Mas como já é bem pontuado pela psicanálise, tudo aquilo que é reprimido não some dentro de nós, os conteúdos reprimidos ficam tentando se comunicar e voltar de várias formas. Assim como na vida pessoal, os conteúdos recalcados vêm à tona também nas organizações, e geralmente costumam reaparecer em situações extremas. E de repente o não foi dito, se escancara.
Saúde mental e trabalho: o psicólogo como ferramenta crucial nas organizações.
Segundo a revista Época, entre os anos de 2009 e 2015, aproximadamente 97 mil pessoas foram aposentadas por invalidez em razão de transtornos mentais e comportamentais. Um estudo da Faculdade de Saúde Pública da Universidade de São Paulo (USP) revelou que os transtornos podem estar associados a situações e pressões impostas no ambiente de trabalho, onde condições de violência ocorrem pela humilhação, perseguição, além de agressões físicas e verbais (epocanegocios.globo.com, 2017).

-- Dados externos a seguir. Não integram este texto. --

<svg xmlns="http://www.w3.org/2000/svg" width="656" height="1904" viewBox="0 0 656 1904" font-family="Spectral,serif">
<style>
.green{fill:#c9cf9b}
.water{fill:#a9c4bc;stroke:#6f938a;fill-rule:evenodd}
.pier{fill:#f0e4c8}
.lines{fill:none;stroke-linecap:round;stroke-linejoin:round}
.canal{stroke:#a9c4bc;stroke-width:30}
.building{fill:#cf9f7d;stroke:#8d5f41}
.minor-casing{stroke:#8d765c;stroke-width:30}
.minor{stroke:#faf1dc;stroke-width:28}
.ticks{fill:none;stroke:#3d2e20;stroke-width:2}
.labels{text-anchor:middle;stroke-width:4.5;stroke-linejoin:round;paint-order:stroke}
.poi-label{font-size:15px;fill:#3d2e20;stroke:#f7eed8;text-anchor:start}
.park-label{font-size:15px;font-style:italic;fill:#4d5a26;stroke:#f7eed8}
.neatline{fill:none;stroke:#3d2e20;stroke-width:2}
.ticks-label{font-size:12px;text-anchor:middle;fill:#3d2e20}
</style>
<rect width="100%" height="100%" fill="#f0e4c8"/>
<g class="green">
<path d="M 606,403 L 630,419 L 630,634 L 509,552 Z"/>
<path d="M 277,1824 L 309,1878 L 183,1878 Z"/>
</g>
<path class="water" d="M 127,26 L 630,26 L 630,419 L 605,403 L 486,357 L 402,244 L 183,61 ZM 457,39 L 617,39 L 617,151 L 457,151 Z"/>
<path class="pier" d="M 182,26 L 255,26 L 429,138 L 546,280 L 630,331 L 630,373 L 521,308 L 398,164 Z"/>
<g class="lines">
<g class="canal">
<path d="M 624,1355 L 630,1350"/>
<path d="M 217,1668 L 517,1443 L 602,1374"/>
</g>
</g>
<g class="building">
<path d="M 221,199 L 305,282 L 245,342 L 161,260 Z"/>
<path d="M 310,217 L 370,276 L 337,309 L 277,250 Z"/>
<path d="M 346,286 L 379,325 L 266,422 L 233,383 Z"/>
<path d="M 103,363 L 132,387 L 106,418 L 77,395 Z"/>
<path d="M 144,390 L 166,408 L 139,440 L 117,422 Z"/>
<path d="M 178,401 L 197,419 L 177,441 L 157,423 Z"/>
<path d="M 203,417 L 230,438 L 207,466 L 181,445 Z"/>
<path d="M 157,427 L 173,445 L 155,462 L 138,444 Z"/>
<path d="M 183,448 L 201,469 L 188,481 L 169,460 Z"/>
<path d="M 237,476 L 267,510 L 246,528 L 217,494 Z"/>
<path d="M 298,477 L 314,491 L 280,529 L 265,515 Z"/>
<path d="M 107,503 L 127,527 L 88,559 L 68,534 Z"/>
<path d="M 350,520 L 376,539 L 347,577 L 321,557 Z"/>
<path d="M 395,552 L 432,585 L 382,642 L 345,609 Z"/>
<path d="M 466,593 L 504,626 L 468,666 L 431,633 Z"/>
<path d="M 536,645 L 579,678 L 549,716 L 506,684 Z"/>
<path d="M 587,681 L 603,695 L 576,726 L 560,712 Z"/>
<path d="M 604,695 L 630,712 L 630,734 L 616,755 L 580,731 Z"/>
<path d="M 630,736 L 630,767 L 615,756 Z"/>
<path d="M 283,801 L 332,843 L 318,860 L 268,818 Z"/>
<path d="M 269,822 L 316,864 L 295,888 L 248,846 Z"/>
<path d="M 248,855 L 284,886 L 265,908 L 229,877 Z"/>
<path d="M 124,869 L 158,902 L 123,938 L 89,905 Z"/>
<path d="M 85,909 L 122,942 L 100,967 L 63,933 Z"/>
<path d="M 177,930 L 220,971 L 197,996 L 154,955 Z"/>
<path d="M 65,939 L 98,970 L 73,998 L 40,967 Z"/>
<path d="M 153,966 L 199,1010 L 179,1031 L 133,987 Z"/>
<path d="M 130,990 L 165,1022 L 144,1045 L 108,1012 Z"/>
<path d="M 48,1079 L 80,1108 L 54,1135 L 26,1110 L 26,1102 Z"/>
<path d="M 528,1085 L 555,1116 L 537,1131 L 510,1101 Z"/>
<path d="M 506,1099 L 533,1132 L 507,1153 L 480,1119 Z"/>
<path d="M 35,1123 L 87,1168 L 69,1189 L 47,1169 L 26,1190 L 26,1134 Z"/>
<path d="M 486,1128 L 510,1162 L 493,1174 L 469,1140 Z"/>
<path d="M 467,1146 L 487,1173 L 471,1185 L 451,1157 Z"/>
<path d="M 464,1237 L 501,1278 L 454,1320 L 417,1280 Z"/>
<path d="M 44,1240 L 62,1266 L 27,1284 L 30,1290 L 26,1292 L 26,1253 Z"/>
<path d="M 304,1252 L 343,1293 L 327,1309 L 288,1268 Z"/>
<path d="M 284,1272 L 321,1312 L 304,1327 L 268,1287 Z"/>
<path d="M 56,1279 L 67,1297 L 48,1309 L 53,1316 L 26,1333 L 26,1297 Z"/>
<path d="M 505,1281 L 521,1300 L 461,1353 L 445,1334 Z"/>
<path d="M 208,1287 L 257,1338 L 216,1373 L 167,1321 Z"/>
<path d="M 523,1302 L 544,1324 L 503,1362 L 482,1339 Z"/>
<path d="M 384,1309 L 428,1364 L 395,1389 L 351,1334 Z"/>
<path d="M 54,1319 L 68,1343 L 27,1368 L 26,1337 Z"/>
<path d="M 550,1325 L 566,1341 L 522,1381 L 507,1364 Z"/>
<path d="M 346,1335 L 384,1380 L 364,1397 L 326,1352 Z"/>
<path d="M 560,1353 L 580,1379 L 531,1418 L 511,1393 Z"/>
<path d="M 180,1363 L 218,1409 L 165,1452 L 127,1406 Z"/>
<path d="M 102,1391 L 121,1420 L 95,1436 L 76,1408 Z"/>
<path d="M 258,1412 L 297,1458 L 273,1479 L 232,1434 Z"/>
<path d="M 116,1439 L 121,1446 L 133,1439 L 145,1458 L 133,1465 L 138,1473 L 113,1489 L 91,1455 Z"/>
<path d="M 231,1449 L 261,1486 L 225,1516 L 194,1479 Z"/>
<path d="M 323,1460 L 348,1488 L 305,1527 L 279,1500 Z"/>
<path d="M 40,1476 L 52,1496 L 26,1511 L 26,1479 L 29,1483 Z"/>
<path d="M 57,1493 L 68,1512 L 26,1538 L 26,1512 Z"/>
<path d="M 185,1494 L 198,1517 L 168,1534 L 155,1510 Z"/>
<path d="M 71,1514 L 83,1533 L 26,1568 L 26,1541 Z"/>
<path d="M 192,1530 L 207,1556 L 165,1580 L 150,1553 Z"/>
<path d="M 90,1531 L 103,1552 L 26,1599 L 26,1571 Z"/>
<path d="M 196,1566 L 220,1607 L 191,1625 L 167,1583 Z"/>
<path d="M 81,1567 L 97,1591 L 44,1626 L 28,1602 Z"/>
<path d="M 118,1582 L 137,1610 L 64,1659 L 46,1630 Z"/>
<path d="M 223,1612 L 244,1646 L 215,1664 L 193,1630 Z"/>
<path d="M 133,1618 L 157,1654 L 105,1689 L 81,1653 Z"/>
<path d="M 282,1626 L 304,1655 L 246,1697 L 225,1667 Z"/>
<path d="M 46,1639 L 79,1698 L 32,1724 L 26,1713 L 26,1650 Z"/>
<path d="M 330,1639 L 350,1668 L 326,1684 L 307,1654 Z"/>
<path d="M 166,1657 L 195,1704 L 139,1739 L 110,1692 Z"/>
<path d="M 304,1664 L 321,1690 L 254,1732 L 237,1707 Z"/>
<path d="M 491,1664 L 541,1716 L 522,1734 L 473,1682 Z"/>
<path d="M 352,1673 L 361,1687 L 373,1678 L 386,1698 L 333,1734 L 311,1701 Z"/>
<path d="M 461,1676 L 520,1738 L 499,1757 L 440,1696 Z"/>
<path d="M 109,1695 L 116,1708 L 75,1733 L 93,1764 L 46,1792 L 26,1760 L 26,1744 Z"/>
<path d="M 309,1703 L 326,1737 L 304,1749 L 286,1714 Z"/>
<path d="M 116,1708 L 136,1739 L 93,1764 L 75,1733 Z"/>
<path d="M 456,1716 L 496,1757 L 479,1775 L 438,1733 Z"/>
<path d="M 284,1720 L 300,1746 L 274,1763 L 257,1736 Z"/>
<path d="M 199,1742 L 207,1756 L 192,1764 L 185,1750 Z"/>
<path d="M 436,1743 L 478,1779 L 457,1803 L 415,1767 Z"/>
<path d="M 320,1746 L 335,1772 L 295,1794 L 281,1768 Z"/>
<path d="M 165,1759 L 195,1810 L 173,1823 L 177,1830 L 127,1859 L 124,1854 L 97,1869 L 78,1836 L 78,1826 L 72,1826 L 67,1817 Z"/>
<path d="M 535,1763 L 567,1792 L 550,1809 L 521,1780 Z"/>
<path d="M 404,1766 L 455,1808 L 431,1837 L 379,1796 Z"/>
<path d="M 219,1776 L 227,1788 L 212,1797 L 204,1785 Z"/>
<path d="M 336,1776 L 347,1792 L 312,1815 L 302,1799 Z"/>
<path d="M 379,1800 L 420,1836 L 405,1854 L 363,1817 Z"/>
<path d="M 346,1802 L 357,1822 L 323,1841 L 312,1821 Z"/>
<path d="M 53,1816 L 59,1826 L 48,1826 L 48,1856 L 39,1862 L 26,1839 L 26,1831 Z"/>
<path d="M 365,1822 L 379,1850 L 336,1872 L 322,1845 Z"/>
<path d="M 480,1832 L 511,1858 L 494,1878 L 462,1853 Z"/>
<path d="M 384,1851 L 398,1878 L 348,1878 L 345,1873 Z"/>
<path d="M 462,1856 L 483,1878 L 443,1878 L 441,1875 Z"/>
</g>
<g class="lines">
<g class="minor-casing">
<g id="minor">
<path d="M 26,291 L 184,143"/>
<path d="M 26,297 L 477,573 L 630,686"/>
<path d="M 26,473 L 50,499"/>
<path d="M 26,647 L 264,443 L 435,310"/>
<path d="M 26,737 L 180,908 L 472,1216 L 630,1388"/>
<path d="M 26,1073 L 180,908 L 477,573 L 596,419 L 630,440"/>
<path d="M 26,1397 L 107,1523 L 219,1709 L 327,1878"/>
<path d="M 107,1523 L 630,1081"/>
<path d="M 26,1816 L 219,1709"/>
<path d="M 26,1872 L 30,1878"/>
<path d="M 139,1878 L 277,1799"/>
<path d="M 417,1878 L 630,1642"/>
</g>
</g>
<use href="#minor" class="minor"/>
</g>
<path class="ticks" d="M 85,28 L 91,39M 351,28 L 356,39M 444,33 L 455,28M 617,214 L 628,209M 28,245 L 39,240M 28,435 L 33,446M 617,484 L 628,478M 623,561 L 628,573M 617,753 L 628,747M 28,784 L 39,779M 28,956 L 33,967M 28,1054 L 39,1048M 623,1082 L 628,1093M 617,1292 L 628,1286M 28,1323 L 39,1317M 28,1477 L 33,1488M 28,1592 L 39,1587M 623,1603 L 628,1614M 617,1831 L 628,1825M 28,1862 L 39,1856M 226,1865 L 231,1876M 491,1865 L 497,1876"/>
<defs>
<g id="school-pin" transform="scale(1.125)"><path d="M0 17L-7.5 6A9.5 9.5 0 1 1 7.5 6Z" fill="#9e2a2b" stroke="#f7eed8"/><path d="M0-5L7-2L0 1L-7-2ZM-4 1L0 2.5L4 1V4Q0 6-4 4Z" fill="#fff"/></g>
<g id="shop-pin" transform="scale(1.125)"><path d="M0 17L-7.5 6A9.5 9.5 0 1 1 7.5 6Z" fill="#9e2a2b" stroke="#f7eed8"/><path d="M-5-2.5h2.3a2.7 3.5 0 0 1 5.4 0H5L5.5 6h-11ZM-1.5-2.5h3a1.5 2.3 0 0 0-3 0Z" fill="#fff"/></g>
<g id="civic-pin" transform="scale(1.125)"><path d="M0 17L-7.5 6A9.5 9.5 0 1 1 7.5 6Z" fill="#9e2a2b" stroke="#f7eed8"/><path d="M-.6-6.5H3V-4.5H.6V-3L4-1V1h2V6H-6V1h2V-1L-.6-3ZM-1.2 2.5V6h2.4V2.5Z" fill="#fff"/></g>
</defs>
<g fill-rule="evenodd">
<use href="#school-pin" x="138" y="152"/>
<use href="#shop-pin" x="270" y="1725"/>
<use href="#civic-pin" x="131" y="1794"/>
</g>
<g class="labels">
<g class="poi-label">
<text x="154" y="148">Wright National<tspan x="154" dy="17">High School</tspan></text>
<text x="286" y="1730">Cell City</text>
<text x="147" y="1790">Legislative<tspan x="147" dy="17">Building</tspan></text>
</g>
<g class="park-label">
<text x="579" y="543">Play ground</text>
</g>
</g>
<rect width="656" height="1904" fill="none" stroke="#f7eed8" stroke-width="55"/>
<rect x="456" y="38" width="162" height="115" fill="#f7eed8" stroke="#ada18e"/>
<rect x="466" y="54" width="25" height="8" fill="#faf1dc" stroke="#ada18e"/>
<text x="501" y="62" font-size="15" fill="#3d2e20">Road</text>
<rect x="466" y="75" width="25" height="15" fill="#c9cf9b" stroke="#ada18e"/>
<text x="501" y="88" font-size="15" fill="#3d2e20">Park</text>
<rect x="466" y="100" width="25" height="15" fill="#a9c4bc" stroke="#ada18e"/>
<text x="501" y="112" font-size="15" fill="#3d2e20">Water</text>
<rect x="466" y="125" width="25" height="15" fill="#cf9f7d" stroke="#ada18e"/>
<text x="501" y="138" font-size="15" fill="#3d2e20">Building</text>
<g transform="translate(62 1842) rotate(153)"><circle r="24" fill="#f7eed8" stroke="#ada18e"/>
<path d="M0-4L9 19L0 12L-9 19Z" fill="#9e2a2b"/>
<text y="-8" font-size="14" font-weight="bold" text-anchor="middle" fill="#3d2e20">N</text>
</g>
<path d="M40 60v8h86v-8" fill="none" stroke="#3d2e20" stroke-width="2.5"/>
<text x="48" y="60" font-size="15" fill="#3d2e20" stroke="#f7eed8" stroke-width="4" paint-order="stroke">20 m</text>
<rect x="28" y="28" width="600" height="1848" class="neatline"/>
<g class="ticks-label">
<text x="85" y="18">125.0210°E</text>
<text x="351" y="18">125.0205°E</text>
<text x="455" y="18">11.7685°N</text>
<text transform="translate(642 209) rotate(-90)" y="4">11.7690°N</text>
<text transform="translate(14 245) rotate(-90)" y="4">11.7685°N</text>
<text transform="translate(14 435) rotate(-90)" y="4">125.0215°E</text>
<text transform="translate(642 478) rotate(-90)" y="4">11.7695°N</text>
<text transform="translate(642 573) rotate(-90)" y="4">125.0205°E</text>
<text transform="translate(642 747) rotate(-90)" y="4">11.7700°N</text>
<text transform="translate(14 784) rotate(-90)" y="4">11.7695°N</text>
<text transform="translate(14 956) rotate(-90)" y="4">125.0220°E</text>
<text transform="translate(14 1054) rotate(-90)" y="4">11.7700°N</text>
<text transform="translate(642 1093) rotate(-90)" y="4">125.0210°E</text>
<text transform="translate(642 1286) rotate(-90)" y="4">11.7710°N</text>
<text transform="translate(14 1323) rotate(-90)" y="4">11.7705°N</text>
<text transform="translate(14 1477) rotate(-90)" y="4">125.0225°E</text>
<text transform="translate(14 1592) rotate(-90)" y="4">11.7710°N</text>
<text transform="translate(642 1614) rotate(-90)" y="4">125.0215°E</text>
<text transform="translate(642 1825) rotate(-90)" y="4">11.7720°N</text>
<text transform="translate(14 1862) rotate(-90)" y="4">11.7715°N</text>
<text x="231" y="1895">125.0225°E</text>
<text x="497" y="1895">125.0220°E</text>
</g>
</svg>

Todo trabalhador tem outra vida fora do horário comercial. Todo trabalhador é corpo, mente e vive em sociedade. Portanto, assim como quando um resfriado o impede de ir trabalhar, pois o desabilita para o trabalho afetando questões individuais e coletivas, a saúde mental dos trabalhadores também merece maior e especial atenção. Pois o seu estado influencia tanto o sujeito na sua função, quanto no seu arredor.
O clima organizacional (ambiente que depende de todos os envolvidos) precisa favorecer o diálogo e a compreensão entre liderança e sujeito, além de conquistar avanços significativos para ambos os lados. Se por um lado as organizações precisam continuar sendo eficientes, do outro, os colaboradores precisam ser acolhidos diante de suas necessidades e terem condições dignas de exercerem as suas funções.
E o agente potencial que tem muito a contribuir nessa mediação é o profissional da Psicologia. Esse profissional vai se debruçar sobre as leituras, os meios e as alternativas que podem contribuir para o fortalecimento dessa relação. E, sobretudo vai auxiliar na criação de condições que favoreçam um cenário em que liderança e colaborador saiam ganhando.
Empatia: colocando a palavra da moda em prática.
A empatia recebeu grande atenção de Sigmund Freud em seu texto Os chistes e sua relação com o inconsciente (1905). Conhecedor dos profundos e complexos processos psicológicos da metapsicologia que criou a Psicanálise, Freud empregou o termo empatia (einfunhlung) no sentido de expressar a compreensão entre dois seres humanos.
O termo empatia e o seu emprego na prática no ambiente de trabalho, são de fundamental importância. Pois é só compreendendo o outro, as suas necessidades e dificuldades, que eu posso ajudar e construir novas possibilidades. Toda mudança individual, tem impacto coletivo, uma dificuldade superada é um obstáculo a menos na organização.
Portanto, sejamos empáticos! Usemos de compreensão para entender que uma frase mal colocada pode ser um pedido de ajuda. E assim como hoje eu posso estar estendendo uma mão, amanhã eu posso precisar me apoiar em outra.
Concluindo, é preciso sinalizar que o tema não se esgota nessa discussão, e ainda há muito que se discutir sobre o assunto. Pois assim como a vida e o tempo, o trabalho e as relações que delem se derivam também estão em constante mudança.
REFERÊNCIAS:
ROUDINESCO E PLON. Dicionário de Psicanálise. Rio de Janeiro: Jorge Zahar, 1998. RUFO, M.